Don’t search cover behind drywall

June 17th, 2006

Before getting up this morning I reached out for an issue of Wired magazine from the pile under my bed.

I read an article on a training facility for US-soldiers going to Iraq; though totally unrelated to software one thing struck me: While praticing the soldiers uses laser-equipment to simulate bullets. As a drywall or any other non-transparent material block light, the soldiers train themselves to simply hide instead of going for cover.

Association chain: cover - coverage -tests, well here we are.

Back to the picture, as a seasoned CS-player I know the difference from first hand (unlike real soldiers I am still able to talk about it). Software is not far off from a game; if you introduce a bug, you can correct it later (errm not in all cases), well at least if your real-estate site crashes, no one get killed.

With test cases it is sometimes the same, they assure you that everything is OK, you might have 98% coverage and all tests pass. Then after release a bug comes from nowhere and takes the system down. Where do these killers from? While you have perhaps validated each single function in isolation, you will never have any reasonable coverage of all possible scenarios that execute them in sequence.
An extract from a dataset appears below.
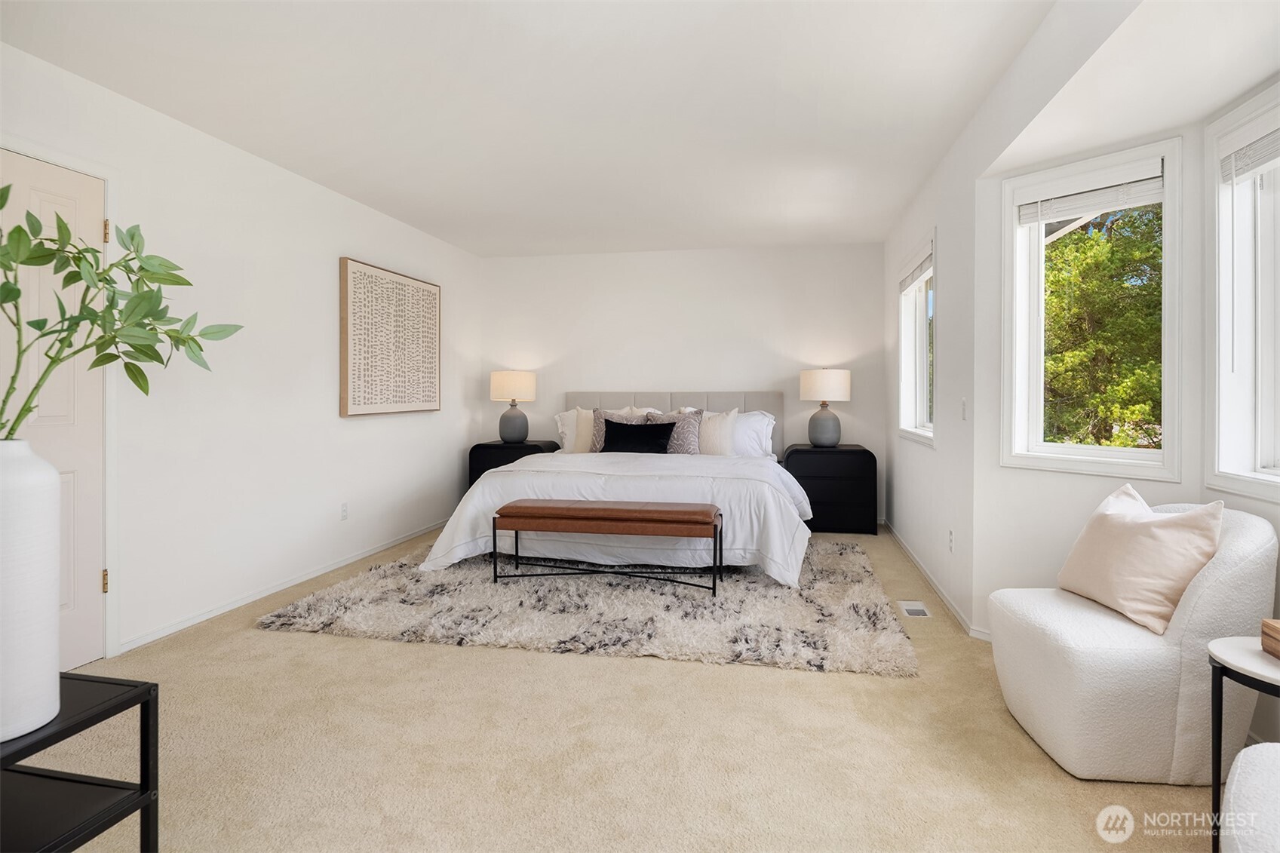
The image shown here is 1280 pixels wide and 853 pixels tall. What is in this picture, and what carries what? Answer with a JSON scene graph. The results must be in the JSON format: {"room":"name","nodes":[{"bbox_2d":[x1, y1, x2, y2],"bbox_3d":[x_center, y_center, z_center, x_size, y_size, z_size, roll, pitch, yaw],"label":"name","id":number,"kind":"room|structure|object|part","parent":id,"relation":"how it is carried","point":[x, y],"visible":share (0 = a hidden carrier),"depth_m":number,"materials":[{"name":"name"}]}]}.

My favorite bug of this kind could be reproduced in the following minimal scenario:

  • Insurance contract live for at minimum 15 years (this implied the 15*12*6 ~ 1000 batch tasks had been applied in the background)
  • 3 uncommon alterations made to the contract where the 2nd got canceled and redone in this period

After I found out what went wrong I had the greatest respect for the tester who conceived this test-case, - until he confessed that it came from a standard scenerio where he made two(!) errors as he went through it.

In fact the bug came from design flaw, for the fix I had to rewrite large portions of the sequencer (>400 classes). Irony here: The sequencer had been one of the few components where we had unit test (It was abck in these C++ days where things like JUnit just came out). Design flaws are rarely found by test-cases as the tests follow the design (unit tests) or duplicate the design (scenarios).
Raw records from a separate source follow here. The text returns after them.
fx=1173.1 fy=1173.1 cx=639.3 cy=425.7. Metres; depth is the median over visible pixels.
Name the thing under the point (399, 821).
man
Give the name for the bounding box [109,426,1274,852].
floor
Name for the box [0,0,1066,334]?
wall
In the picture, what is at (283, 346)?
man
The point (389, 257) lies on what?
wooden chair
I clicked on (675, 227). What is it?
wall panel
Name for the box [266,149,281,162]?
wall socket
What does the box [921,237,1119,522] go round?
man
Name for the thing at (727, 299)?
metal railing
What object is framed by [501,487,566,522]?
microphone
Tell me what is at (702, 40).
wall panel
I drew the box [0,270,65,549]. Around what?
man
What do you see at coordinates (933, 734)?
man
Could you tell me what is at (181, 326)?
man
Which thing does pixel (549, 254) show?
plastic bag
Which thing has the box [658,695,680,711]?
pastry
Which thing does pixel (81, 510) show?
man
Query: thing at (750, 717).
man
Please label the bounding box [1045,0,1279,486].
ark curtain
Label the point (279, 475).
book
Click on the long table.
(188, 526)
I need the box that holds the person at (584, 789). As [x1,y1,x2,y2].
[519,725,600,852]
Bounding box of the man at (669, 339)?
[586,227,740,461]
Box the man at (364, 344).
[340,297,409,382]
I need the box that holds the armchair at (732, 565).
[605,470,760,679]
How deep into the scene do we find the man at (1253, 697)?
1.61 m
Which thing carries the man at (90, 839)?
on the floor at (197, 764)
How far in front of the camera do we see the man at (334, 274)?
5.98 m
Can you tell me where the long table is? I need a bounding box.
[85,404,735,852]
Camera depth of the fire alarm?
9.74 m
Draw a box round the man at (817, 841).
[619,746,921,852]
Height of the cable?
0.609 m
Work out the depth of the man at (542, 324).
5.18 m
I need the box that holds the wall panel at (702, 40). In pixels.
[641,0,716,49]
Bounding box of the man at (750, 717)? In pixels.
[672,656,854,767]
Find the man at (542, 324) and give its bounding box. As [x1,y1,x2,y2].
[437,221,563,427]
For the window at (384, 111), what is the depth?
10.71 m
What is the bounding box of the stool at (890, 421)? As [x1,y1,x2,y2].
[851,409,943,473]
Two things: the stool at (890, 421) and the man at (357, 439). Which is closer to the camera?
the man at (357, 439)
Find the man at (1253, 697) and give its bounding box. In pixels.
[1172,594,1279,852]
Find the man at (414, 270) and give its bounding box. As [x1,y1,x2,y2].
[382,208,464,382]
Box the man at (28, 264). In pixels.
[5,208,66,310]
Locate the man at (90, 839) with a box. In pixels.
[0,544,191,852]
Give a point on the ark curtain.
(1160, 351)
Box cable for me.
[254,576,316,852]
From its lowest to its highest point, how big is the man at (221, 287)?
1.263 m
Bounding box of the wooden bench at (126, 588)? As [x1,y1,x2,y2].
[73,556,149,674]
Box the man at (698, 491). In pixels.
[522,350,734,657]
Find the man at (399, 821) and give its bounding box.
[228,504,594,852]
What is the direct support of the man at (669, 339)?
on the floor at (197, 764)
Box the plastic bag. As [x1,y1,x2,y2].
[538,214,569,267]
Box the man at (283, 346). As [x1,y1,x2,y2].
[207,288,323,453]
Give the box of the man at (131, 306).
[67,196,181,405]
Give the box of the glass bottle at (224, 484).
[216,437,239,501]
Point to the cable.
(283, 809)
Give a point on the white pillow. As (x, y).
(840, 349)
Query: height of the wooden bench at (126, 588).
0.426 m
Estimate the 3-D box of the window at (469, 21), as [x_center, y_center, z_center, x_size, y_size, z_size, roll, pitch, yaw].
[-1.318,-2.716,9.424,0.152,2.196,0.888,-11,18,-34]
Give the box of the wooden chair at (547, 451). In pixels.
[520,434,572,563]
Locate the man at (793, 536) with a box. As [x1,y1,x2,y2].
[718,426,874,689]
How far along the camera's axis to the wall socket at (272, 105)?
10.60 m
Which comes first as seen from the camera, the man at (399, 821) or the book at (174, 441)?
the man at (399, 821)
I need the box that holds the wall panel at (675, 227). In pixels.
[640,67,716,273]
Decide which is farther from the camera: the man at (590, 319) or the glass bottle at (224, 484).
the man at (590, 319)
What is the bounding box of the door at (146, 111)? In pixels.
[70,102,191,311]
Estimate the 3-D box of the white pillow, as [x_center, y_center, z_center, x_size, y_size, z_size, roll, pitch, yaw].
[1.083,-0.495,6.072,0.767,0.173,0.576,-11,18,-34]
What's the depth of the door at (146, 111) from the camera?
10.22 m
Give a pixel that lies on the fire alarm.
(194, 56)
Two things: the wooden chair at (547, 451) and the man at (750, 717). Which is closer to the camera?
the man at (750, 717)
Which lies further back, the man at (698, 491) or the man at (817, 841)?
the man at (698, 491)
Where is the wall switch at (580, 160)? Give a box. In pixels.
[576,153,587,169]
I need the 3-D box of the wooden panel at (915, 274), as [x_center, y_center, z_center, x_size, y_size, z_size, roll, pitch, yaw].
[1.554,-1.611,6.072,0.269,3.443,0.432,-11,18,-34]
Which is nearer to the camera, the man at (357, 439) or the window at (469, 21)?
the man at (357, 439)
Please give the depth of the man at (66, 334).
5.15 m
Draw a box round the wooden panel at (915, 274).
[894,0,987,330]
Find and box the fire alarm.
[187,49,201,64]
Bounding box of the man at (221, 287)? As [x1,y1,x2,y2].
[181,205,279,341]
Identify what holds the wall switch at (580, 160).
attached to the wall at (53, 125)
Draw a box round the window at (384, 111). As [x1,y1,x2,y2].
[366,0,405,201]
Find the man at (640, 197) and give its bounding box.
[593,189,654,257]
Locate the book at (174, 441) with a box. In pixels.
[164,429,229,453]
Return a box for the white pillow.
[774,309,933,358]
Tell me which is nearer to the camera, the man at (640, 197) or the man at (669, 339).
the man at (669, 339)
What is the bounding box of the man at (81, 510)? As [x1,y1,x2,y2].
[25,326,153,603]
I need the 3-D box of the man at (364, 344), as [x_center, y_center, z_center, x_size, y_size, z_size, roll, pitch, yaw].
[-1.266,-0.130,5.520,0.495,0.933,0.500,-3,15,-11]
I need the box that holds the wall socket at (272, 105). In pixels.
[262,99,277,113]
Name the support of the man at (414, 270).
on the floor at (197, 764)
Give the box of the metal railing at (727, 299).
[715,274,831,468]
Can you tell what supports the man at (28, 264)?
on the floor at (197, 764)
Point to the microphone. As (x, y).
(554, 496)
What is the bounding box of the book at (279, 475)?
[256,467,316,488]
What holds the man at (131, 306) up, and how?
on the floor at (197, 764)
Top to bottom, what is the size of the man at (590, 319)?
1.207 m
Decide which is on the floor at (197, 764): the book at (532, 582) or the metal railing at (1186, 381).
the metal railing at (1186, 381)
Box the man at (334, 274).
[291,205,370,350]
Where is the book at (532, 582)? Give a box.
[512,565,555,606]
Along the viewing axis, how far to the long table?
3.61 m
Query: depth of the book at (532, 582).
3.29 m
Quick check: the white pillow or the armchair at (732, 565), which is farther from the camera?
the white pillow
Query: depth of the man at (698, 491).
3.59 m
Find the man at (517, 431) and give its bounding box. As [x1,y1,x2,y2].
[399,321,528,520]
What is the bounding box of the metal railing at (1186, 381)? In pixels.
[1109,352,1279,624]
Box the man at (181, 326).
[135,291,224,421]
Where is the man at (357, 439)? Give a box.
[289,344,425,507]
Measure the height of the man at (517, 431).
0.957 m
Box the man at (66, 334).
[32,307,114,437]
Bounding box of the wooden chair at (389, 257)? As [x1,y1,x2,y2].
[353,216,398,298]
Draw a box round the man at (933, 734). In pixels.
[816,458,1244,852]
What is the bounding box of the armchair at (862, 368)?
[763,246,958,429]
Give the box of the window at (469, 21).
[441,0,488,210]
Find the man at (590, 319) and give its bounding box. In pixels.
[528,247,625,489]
As any design element comes down to some code to implement it, one might think that there could be a test for it. Unfortunatly most of these tests are just “drywall”, they assure you that “covered” your code, but they guard you only against “visible” bugs, the paradox is that the design-elements have to take care of themselves because thats what they had been design for in first place.

The paradox continues, the code that manages to hide itself completly seems to be impregnable, mostly because they are protected by a concrete wall of design-elements that protect it from getting unexpected data ( in my case the actual implementations of the commands in the sequencer where all fine).

Morale: Test-drive code where you can do it meaningfully, design carefully code that will be hard to test.